Tourism is a double-edged sword; it provides a large source of income for conservation and supports the modern town of Pompei whilst contributing to the ancient town’s downfall. Pompeii became a stop-over on the ‘Grand Tour’ undertaken by the European aristocrats during the 18th and 19th centuries, part of Thomas Cook’s original ‘Cook’s Tour’ paving the way for the tourist onslaught of later years.  In 2008 nearly 2.6 million visitors passed through the city’s gates. Whilst less than a third of the site is open to visitors now than was in the case in the 1960s, the site is still of a considerable size and to take it all in, a couple of days are needed. Erotic art, casts of victims of the eruption, mosaics and the layout of the town and its civic buildings are all evidence from which historians can work to gain an insight into how life was like for the people of Pompeii before and during the town’s final moments, which in turn helps us to understand other aspects of life at other Roman sites in Europe and Africa.
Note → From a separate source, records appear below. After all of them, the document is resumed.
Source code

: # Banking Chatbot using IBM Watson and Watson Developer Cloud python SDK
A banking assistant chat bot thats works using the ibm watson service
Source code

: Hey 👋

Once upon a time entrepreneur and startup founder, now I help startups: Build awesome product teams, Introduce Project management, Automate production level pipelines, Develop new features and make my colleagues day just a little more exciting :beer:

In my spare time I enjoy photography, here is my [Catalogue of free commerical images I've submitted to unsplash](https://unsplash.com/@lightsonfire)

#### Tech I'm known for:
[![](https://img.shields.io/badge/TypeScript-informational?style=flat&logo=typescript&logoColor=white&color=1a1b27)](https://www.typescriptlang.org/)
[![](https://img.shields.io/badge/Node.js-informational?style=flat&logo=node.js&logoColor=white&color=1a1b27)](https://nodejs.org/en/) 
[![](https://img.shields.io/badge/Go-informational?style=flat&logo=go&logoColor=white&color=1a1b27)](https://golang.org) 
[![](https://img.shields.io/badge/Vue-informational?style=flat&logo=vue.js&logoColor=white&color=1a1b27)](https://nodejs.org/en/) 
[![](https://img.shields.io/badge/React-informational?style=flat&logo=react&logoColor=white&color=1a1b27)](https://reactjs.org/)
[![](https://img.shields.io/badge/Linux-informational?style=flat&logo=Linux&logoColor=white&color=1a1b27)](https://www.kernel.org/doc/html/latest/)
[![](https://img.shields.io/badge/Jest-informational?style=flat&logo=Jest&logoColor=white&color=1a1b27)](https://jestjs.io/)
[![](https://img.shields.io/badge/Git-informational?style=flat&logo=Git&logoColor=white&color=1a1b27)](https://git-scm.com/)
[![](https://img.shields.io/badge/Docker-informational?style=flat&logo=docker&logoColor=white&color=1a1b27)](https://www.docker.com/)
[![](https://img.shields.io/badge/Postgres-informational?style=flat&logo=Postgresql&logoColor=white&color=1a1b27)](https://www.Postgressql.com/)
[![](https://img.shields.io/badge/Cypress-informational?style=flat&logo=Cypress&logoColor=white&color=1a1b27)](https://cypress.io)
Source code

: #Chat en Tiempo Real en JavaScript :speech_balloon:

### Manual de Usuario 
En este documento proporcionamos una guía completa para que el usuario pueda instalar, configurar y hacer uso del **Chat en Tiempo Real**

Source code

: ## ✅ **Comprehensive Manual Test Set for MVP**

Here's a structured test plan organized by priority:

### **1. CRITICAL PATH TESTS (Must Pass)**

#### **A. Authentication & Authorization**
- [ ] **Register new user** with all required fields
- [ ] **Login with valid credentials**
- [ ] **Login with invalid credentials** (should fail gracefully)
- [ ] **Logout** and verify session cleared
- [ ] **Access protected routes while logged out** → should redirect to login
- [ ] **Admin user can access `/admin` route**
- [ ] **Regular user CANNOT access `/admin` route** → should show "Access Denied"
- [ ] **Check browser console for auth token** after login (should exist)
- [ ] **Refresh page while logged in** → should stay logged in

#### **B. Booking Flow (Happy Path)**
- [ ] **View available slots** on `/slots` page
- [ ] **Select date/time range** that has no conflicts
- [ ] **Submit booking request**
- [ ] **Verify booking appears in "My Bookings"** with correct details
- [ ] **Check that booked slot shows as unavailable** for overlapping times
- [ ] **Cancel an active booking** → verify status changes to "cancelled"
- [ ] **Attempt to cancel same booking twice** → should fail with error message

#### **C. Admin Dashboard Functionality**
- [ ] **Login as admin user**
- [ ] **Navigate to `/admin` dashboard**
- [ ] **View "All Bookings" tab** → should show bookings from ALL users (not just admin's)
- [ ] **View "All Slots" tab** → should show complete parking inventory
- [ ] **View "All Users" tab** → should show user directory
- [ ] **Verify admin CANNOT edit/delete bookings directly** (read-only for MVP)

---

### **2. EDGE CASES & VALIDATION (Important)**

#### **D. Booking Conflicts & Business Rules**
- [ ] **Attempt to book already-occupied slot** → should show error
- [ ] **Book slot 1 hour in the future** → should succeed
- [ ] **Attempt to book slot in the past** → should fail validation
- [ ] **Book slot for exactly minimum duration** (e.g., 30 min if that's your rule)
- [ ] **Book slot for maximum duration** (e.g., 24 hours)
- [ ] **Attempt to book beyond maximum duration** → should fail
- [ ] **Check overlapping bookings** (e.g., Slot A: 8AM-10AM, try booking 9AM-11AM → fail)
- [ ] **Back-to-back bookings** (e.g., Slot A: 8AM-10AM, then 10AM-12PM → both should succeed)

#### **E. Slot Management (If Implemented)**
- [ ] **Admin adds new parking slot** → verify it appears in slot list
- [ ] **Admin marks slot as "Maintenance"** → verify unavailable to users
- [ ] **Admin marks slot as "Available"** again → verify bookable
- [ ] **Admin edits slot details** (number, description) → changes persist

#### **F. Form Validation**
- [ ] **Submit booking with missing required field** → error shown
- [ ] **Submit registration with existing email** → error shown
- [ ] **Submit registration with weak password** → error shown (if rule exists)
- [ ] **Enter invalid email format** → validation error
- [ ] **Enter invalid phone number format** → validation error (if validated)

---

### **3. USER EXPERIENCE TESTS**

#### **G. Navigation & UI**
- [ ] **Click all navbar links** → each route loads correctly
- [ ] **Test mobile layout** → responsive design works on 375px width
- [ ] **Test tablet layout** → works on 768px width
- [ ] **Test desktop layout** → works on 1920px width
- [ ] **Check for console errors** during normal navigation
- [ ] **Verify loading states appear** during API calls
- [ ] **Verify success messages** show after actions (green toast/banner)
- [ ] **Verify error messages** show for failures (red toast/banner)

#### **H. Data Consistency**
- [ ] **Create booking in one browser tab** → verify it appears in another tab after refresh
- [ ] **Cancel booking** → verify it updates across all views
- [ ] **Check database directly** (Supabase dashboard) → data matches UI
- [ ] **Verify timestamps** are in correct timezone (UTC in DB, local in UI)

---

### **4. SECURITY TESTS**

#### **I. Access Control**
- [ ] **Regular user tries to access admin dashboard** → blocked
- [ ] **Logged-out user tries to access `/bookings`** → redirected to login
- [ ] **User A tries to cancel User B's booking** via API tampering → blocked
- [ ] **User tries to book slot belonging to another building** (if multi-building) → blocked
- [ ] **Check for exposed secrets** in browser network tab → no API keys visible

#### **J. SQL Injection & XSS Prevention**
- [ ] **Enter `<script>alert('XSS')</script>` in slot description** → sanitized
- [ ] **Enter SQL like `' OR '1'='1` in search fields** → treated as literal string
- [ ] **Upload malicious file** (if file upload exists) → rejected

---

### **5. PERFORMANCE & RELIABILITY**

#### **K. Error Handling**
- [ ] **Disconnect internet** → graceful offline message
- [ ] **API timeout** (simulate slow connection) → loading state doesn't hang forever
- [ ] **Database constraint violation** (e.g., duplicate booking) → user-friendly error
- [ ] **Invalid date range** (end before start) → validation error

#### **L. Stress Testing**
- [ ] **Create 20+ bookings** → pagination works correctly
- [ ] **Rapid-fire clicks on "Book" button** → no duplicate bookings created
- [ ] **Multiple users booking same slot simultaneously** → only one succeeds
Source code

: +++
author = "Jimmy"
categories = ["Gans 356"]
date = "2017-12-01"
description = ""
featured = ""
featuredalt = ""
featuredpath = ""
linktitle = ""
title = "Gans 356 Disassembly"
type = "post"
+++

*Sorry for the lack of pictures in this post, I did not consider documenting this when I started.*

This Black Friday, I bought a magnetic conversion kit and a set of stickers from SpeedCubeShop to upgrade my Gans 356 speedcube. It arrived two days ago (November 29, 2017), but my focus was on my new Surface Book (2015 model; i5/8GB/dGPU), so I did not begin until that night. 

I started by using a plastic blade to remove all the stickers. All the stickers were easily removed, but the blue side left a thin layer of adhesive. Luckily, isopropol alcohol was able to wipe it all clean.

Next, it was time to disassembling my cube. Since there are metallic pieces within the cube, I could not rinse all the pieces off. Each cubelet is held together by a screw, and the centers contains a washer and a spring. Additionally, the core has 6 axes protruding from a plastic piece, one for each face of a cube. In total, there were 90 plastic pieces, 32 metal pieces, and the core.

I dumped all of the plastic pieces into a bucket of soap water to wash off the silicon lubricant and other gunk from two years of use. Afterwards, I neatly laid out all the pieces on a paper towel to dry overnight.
The question is what price for this new knowledge?

To preserve Pompeii’s perilous beauty the books need to be balanced between increasing our knowledge of ancient history and culture, tourism and preservation and conservation.  The governing body of Pompeii, Soprintendenza Archaeological di Pompei, has been trying to encourage tourists to visit the neighbouring cities of Herculaneum and Stabiae in order to reduce the pressure on Pompeii, but to my mind that is merely shifting the problem elsewhere rather than dealing with the issue of conservation and preservation. The books will not pass this auditor’s scrutiny.